Each entry must appear in the answer exactly as given.
□ □ □ □
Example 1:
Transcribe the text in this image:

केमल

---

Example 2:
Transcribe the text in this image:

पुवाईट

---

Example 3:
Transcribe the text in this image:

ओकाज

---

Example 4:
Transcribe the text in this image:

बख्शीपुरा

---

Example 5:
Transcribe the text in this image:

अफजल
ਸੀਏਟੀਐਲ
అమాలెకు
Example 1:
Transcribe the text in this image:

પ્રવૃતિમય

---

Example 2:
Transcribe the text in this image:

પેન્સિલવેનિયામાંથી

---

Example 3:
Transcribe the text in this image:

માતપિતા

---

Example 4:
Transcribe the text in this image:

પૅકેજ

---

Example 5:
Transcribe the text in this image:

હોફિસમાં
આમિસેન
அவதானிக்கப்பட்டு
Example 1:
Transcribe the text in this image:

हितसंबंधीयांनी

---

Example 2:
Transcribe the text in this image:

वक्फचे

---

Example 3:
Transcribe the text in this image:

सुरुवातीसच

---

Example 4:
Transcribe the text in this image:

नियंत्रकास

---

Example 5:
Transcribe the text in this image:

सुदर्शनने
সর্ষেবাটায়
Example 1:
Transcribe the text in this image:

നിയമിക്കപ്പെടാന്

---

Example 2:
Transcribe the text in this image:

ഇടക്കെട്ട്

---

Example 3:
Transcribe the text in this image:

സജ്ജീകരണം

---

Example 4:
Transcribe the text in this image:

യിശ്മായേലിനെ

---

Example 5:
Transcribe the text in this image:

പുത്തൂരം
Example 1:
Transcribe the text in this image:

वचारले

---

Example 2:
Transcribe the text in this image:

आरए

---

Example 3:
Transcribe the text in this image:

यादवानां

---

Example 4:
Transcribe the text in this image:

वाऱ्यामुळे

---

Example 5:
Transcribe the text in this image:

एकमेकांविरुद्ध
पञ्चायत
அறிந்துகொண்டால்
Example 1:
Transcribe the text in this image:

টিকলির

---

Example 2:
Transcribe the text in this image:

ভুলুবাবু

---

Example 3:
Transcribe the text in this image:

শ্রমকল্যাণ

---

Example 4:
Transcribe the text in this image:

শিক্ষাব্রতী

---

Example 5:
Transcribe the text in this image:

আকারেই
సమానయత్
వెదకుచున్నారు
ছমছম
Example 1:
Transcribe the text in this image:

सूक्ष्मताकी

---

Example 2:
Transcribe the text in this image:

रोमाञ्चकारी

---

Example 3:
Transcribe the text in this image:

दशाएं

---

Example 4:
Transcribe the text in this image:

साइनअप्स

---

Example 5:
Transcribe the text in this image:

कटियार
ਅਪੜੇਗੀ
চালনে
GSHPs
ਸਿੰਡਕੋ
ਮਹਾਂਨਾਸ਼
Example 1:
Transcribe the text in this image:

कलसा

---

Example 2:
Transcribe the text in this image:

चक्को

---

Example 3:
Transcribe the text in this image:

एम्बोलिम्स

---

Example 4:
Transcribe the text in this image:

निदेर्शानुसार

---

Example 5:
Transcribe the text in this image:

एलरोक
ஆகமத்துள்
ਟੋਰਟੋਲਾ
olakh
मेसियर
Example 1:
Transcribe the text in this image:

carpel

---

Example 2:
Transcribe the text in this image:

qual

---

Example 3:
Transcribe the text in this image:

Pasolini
□ □ □ □
* [WRITTEN ANSWER]:
Example 1:
Transcribe the text in this image:

केमल

---

Example 2:
Transcribe the text in this image:

पुवाईट

---

Example 3:
Transcribe the text in this image:

ओकाज

---

Example 4:
Transcribe the text in this image:

बख्शीपुरा

---

Example 5:
Transcribe the text in this image:

अफजल
ਸੀਏਟੀਐਲ
అమాలెకు
Example 1:
Transcribe the text in this image:

પ્રવૃતિમય

---

Example 2:
Transcribe the text in this image:

પેન્સિલવેનિયામાંથી

---

Example 3:
Transcribe the text in this image:

માતપિતા

---

Example 4:
Transcribe the text in this image:

પૅકેજ

---

Example 5:
Transcribe the text in this image:

હોફિસમાં
આમિસેન
அவதானிக்கப்பட்டு
Example 1:
Transcribe the text in this image:

हितसंबंधीयांनी

---

Example 2:
Transcribe the text in this image:

वक्फचे

---

Example 3:
Transcribe the text in this image:

सुरुवातीसच

---

Example 4:
Transcribe the text in this image:

नियंत्रकास

---

Example 5:
Transcribe the text in this image:

सुदर्शनने
সর্ষেবাটায়
Example 1:
Transcribe the text in this image:

നിയമിക്കപ്പെടാന്

---

Example 2:
Transcribe the text in this image:

ഇടക്കെട്ട്

---

Example 3:
Transcribe the text in this image:

സജ്ജീകരണം

---

Example 4:
Transcribe the text in this image:

യിശ്മായേലിനെ

---

Example 5:
Transcribe the text in this image:

പുത്തൂരം
Example 1:
Transcribe the text in this image:

वचारले

---

Example 2:
Transcribe the text in this image:

आरए

---

Example 3:
Transcribe the text in this image:

यादवानां

---

Example 4:
Transcribe the text in this image:

वाऱ्यामुळे

---

Example 5:
Transcribe the text in this image:

एकमेकांविरुद्ध
पञ्चायत
அறிந்துகொண்டால்
Example 1:
Transcribe the text in this image:

টিকলির

---

Example 2:
Transcribe the text in this image:

ভুলুবাবু

---

Example 3:
Transcribe the text in this image:

শ্রমকল্যাণ

---

Example 4:
Transcribe the text in this image:

শিক্ষাব্রতী

---

Example 5:
Transcribe the text in this image:

আকারেই
సమానయత్
వెదకుచున్నారు
ছমছম
Example 1:
Transcribe the text in this image:

सूक्ष्मताकी

---

Example 2:
Transcribe the text in this image:

रोमाञ्चकारी

---

Example 3:
Transcribe the text in this image:

दशाएं

---

Example 4:
Transcribe the text in this image:

साइनअप्स

---

Example 5:
Transcribe the text in this image:

कटियार
ਅਪੜੇਗੀ
চালনে
GSHPs
ਸਿੰਡਕੋ
ਮਹਾਂਨਾਸ਼
Example 1:
Transcribe the text in this image:

कलसा

---

Example 2:
Transcribe the text in this image:

चक्को

---

Example 3:
Transcribe the text in this image:

एम्बोलिम्स

---

Example 4:
Transcribe the text in this image:

निदेर्शानुसार

---

Example 5:
Transcribe the text in this image:

एलरोक
ஆகமத்துள்
ਟੋਰਟੋਲਾ
olakh
मेसियर
Example 1:
Transcribe the text in this image:

carpel

---

Example 2:
Transcribe the text in this image:

qual

---

Example 3:
Transcribe the text in this image:

Pasolini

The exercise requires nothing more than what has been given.